Namun, di saat yang sama Rava juga tak yakin bisa menyadarkan Ione. Cinta bidadari itu kepada Stefan sangatlah besar. Rava mengerti, karena dia juga ingin Kacia kembali ke sisinya.
"Lebih baik kita tidak usah membicarakan hal seperti itu dulu," celetuk Lyra setelah beberapa saat Rava terdiam. "Kita ini lelah. Mental kita lelah. Yang kita butuhkan hanyalah istirahat."
"Aah, sori. Nggak usah dijawab juga nggak apa-apa kok, Rav." Robin menggeleng-gelengkan kepala. "Terus, kalau boleh, aku mau tinggal di sini dulu buat sementara. Yah, barangkali nggak ada yang bisa kubantu, tapi rasanya salah aja kalau aku tiba-tiba pergi dalam situasi begini .... Mungkin kedengerannya aneh, tapi begitulah. Intinya, aku ingin ada di sini dan berkontribusi kalau dibutuhkan."
Rava sedikit melirik Lyra, yang langsung mengangguk pelan.
"Nggak masalah sih, Mas." Rava menghadap Robin kembali. "Lagipula, di sini Mas Robin bisa lebih aman karena deket sama bidadari."
"Ah, makasih, Rav. Pokoknya kalau butuh bantuanku, kamu bisa langsung ngomong ke aku. Kalau nggak di luar batas kemampuanku, aku pasti bakal ngelakuinnya."
Rava hanya mengangguk pelan tanda setuju.
Selanjutnya mereka pun membisu, sibuk dengan pikiran masing-masing. Rava mencari solusi agar mereka bisa keluar dari situasi yang luar biasa ruwet ini. Bagaimana caranya menghentikan Zita dan ione? Bagaimana caranya membujuk Mireon untuk kembali bergabung? Bagaimana caranya membujuk Lois dan Lyra untuk menerima Mireon kembali?
"Tidak ada yang akan kita bicarakan lagi, kan?" Lyra bangkit dari duduknya di sofa. Tanpa menunggu persetujuan, dia menuju kamar yang biasa ditempatinya bersama Lois. Begitu membuka kamar tersebut, Lyra mendapati Lois sedang duduk membelakanginya di atas kasur lantai, memegangi boneka buatan Etria. Boneka yang dibuat mirip dengan diri Lois.

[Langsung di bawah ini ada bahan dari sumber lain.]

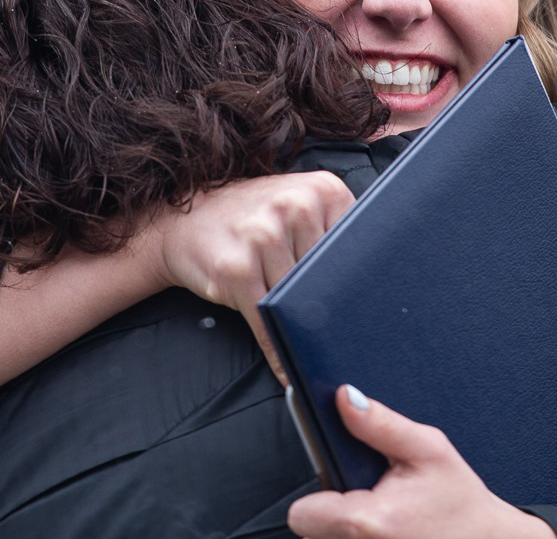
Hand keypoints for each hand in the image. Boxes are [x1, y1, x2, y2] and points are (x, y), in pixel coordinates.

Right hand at [153, 171, 353, 381]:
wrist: (184, 221)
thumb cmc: (249, 216)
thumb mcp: (297, 204)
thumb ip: (333, 231)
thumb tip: (373, 285)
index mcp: (322, 189)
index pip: (358, 249)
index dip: (359, 283)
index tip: (362, 306)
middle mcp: (294, 206)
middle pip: (331, 278)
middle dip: (330, 309)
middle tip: (337, 335)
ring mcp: (264, 236)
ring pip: (301, 302)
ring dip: (303, 331)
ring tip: (307, 344)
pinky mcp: (237, 269)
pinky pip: (268, 323)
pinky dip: (278, 352)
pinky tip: (286, 367)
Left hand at [288, 386, 555, 538]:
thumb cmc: (461, 501)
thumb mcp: (427, 448)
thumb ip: (380, 423)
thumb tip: (343, 398)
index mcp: (367, 520)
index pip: (301, 514)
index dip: (314, 496)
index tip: (336, 482)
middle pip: (314, 529)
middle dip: (332, 508)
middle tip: (369, 494)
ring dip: (347, 524)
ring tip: (384, 510)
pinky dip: (363, 535)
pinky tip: (391, 526)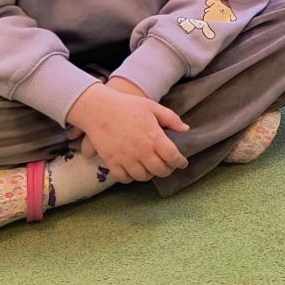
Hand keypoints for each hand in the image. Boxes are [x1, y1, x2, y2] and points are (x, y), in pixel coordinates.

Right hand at [66, 81, 189, 182]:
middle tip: (168, 166)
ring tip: (151, 168)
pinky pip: (124, 178)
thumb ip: (171, 119)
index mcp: (154, 138)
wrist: (98, 109)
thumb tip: (185, 129)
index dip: (180, 162)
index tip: (182, 163)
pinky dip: (131, 178)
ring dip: (150, 174)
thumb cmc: (127, 106)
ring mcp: (126, 159)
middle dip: (167, 170)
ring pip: (143, 176)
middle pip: (160, 170)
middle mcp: (142, 151)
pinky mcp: (111, 162)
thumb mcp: (153, 107)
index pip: (173, 157)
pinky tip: (134, 171)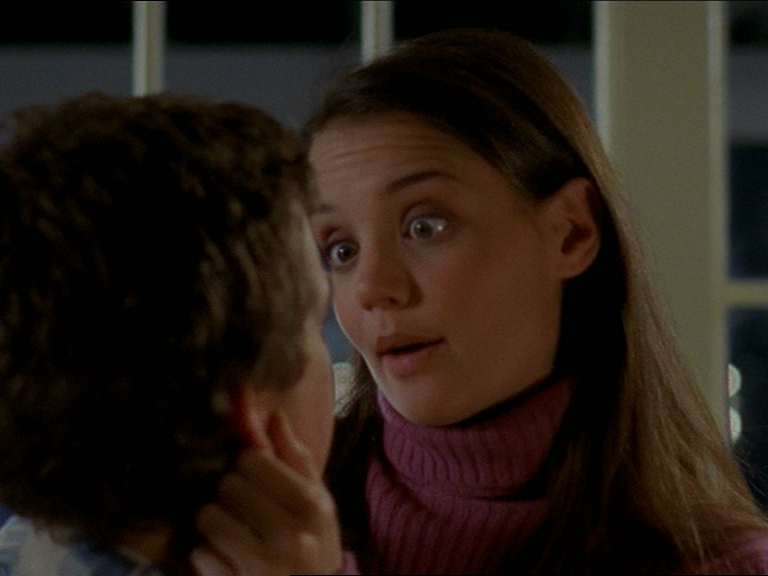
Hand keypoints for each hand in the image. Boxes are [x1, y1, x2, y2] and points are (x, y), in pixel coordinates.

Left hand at [191, 411, 342, 575]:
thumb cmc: (313, 543)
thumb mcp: (316, 501)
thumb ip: (294, 457)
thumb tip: (274, 413)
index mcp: (311, 506)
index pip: (253, 459)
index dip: (247, 464)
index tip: (253, 476)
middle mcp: (290, 536)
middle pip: (229, 484)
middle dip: (230, 492)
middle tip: (243, 506)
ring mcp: (263, 567)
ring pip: (209, 516)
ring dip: (214, 522)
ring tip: (231, 531)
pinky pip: (200, 554)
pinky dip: (208, 556)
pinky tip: (227, 559)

"Aku gagal, Lyra. Aku gagal mendidiknya menjadi lebih baik. Aku tidak bisa mengubah jalan pikirannya yang tidak logis itu. Dia benar-benar mirip aku yang dulu. Kalau aku tidak bertemu dengan dirimu, aku mungkin juga akan mendapat takdir yang sama dengan Etria," gumam Lois dengan suara parau, tepat ketika Lyra sudah menutup pintu kamar itu.
Sementara Lyra mendekatinya, Lois menghapusi air matanya yang turun deras, kemudian memeluk boneka itu. Dengan isakan tertahan, ia berkata lirih, "Dia bukan orang jahat. Dia tidak pantas mati. Dia hanya tidak tahu jalan yang seharusnya diambil."
Lyra berlutut dan menepuk lembut pundak saudari angkatnya itu.
Tanpa berkata apa pun, Lyra menarik lembut kepala Lois supaya terbenam di dadanya. Lois pun memeluk tubuh Lyra erat-erat. Air mata Lois turun semakin deras, membasahi dada saudari angkatnya itu.
Lyra membelai pelan rambut Lois dan mengecup pelan kepalanya.
"Kamu sudah berusaha, Lois," bisik Lyra, begitu pelan dan lembut.
Perlahan, Lyra mulai mendendangkan sebuah lagu bermelodi lambat. Karena bibirnya bergetar hebat, Lyra tidak bisa mengucapkan kata demi kata dengan baik. Namun, suaranya tetap merdu mendayu-dayu, seperti nyanyian pengantar tidur yang didendangkan seorang ibu kepada anaknya.